Figure 20 Graphical overview of structure–target–activity relationships for indole-fused diazepines.

The integrated overview provided in Figure 20 not only reinforces the scaffold’s privileged status in medicinal chemistry but also identifies unmet needs for future research, such as the underexplored indole-1,2-fused 1,3-diazepine and indole-6,7,1-fused 1,2-diazepine subtypes, where thermodynamic instability and regioselectivity challenges limit synthetic accessibility and biological validation. By leveraging the structural design principles summarized herein (eg, fusion mode-target matching, substituent optimization for pocket binding), future efforts can rationally design derivatives with enhanced potency, selectivity, and pharmacokinetic properties, accelerating the translation of this scaffold from preclinical research to clinical applications.

Conclusion and Future Prospects

In conclusion, indole-fused diazepines, with their unique tricyclic structures centered around a bridgehead nitrogen atom, have firmly established themselves as a class of compounds with immense medicinal potential. Throughout this review, the bridgehead nitrogen atom emerges as a defining pharmacophore rather than a mere structural motif, constraining molecular conformation to optimize target binding and mediating key intermolecular interactions that enhance potency. We have systematically elaborated on diverse synthetic methodologies for these compounds, including base-mediated cyclization, metal-catalyzed C–H activation, radical cyclization, and phosphine-catalyzed annulation, which have enabled efficient access to key subclasses such as indole-1,7-fused and 1,2-fused 1,4-diazepines. These two subclasses are extensively studied in the literature, benefiting from robust, generalizable synthetic strategies and validated biological targets (eg, NS5B, Mcl-1, RSK). In contrast, indole-fused 1,2-diazepines and certain peri-fused systems remain underdeveloped, primarily due to intrinsic thermodynamic instability of the 1,2-diazepine core, regioselectivity challenges in forming strained bridgehead fusions, and a lack of biological screening to drive synthetic investment. This differential development of indole-diazepine subclasses reflects the inherent characteristics of the field rather than editorial selection, highlighting both the maturity of well-explored scaffolds and the untapped potential of understudied systems.

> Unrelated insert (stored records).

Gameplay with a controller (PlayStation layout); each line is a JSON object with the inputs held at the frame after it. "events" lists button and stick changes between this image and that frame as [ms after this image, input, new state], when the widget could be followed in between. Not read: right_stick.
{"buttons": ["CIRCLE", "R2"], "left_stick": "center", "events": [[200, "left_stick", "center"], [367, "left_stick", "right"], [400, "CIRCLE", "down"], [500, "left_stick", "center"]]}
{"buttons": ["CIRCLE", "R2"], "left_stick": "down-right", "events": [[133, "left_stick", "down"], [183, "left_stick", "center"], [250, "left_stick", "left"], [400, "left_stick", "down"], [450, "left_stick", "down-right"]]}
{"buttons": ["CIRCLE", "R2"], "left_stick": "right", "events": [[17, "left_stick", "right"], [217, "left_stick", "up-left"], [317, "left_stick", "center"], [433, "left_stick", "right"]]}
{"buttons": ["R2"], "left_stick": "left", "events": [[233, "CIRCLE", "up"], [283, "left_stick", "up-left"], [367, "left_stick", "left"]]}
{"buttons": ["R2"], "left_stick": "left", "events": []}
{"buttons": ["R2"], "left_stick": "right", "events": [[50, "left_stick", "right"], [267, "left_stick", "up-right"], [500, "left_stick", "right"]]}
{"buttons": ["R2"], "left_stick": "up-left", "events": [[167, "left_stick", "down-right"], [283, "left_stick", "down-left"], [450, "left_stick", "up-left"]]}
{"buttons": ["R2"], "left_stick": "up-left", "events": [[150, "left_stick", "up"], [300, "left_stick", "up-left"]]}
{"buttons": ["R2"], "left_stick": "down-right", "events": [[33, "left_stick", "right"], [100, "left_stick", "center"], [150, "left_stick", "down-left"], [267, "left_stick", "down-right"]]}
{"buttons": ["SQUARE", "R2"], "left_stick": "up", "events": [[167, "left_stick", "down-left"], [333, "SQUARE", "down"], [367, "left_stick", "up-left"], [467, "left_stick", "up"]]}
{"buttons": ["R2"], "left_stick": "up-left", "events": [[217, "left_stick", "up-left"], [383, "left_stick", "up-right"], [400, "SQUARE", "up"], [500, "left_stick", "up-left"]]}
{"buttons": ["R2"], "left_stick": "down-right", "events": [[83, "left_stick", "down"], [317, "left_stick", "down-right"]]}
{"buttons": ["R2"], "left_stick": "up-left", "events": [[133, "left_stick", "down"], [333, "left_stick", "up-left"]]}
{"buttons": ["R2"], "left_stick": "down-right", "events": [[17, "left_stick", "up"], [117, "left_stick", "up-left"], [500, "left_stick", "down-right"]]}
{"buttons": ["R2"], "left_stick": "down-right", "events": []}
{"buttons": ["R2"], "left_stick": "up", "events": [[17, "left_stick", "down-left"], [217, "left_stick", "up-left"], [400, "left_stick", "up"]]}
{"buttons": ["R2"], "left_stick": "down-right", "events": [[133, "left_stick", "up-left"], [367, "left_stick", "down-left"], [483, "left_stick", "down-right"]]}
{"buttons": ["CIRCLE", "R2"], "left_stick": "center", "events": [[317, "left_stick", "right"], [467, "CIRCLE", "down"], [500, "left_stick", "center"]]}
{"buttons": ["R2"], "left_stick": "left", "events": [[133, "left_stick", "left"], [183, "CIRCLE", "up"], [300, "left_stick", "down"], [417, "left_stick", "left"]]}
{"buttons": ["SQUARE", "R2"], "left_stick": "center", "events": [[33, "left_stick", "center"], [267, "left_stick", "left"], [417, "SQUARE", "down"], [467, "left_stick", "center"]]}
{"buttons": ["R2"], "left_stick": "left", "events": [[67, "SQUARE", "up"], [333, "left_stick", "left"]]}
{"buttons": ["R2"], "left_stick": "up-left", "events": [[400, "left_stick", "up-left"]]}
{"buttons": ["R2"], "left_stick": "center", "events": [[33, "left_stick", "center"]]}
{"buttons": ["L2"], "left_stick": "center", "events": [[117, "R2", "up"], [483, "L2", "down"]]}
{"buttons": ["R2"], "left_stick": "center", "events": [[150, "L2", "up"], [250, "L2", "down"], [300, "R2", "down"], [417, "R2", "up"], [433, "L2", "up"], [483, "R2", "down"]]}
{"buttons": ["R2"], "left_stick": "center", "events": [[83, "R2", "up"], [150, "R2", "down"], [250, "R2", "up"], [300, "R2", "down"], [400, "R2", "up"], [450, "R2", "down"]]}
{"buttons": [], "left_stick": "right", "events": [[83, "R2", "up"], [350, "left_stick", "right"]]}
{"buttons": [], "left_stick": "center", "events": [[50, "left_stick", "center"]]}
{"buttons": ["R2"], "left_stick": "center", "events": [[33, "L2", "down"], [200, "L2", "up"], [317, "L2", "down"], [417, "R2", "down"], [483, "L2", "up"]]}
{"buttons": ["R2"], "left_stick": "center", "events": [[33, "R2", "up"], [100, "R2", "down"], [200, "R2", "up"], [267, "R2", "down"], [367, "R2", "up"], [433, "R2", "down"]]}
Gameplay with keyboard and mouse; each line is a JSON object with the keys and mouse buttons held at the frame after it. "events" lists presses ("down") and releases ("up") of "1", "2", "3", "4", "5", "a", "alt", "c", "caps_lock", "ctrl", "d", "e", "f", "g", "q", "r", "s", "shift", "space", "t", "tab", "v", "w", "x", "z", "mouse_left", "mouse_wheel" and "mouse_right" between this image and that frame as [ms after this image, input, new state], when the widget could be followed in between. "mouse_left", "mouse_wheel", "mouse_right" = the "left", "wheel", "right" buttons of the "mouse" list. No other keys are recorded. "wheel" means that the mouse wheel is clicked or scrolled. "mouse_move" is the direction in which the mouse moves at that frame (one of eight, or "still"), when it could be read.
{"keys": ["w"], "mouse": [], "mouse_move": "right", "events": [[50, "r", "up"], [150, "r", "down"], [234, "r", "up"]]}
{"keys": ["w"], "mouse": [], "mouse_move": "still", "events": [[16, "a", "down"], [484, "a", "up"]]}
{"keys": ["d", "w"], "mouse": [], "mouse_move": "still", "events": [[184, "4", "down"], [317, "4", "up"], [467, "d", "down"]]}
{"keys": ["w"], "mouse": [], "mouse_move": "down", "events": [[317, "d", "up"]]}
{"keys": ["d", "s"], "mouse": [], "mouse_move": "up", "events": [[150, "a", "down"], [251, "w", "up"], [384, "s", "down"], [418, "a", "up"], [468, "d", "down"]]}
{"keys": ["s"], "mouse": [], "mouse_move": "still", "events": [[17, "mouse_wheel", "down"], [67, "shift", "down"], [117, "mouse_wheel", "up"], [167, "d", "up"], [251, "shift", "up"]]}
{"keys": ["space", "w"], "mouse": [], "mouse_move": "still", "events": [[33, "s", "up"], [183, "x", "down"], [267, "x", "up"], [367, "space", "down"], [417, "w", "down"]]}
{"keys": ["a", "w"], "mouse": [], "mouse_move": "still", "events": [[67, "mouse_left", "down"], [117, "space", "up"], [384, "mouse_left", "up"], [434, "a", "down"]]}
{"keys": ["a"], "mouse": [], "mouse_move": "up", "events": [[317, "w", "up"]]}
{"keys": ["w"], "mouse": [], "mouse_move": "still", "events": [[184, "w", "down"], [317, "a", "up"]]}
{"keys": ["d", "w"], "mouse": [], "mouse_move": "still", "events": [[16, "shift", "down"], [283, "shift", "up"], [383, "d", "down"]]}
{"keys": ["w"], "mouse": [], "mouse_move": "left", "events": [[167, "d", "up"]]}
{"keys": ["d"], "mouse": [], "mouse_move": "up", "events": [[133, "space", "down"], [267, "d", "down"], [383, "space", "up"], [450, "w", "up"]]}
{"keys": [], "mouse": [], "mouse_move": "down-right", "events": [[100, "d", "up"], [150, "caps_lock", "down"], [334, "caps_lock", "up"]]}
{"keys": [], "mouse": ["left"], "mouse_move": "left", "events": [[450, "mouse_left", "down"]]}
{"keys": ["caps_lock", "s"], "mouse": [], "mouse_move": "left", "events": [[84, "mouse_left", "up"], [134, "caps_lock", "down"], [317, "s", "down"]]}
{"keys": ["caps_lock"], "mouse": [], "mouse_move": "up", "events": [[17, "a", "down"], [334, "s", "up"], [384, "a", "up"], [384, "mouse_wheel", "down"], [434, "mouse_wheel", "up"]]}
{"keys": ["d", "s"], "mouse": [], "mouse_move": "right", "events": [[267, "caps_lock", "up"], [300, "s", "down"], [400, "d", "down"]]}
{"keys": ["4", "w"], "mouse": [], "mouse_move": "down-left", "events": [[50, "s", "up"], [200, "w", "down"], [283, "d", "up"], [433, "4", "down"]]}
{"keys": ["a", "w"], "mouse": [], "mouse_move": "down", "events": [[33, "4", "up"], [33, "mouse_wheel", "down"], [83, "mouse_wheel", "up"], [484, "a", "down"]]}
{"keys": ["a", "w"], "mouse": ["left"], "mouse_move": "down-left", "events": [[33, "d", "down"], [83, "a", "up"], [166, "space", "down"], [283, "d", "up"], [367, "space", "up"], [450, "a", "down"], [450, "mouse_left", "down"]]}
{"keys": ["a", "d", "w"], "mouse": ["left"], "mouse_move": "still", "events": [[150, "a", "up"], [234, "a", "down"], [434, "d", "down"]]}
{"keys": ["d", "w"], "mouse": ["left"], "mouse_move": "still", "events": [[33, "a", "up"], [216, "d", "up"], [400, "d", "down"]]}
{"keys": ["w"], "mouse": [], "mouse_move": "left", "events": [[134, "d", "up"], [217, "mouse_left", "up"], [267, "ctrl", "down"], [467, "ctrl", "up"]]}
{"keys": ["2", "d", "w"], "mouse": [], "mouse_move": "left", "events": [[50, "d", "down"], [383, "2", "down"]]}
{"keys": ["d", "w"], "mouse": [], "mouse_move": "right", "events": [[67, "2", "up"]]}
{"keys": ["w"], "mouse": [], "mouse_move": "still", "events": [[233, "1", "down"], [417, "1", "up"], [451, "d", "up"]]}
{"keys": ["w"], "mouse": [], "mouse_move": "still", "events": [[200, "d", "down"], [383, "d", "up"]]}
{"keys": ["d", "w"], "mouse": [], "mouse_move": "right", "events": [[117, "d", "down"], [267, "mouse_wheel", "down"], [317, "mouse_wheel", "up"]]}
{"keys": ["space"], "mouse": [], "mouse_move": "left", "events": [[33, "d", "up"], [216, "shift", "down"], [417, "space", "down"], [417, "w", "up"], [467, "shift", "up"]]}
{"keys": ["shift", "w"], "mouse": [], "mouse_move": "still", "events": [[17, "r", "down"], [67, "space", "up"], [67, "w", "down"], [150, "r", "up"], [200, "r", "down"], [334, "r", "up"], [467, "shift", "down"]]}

Looking forward, future research should prioritize several targeted directions to fully unlock the potential of this scaffold: 1. Asymmetric synthesis of chiral indole-fused diazepines, leveraging chiral catalysts or directing groups to address the lack of enantioselective methods for pharmacologically relevant derivatives; 2. Greener catalytic systems (eg, low-loading metal catalysts, solid acids, or photocatalysts without halogenated substrates) to improve sustainability and scalability; 3. Late-stage functionalization of core scaffolds to rapidly diversify derivatives for biological screening, particularly for underexplored fusion patterns; 4. Exploration of unexplored subtypes (eg, indole-1,2-fused 1,3-diazepines) by developing stabilization strategies (eg, electron-withdrawing substituents) to overcome thermodynamic barriers; 5. Computational and artificial intelligence-guided approaches for target identification (eg, predicting binding to Tau kinases or PPARs) and SAR optimization, accelerating the translation of these heterocycles from synthetic scaffolds to clinical candidates.

In summary, indole-fused diazepines offer a rich landscape for future research. By pursuing these research directions, we can unlock their full potential in drug discovery and development for a wide range of diseases.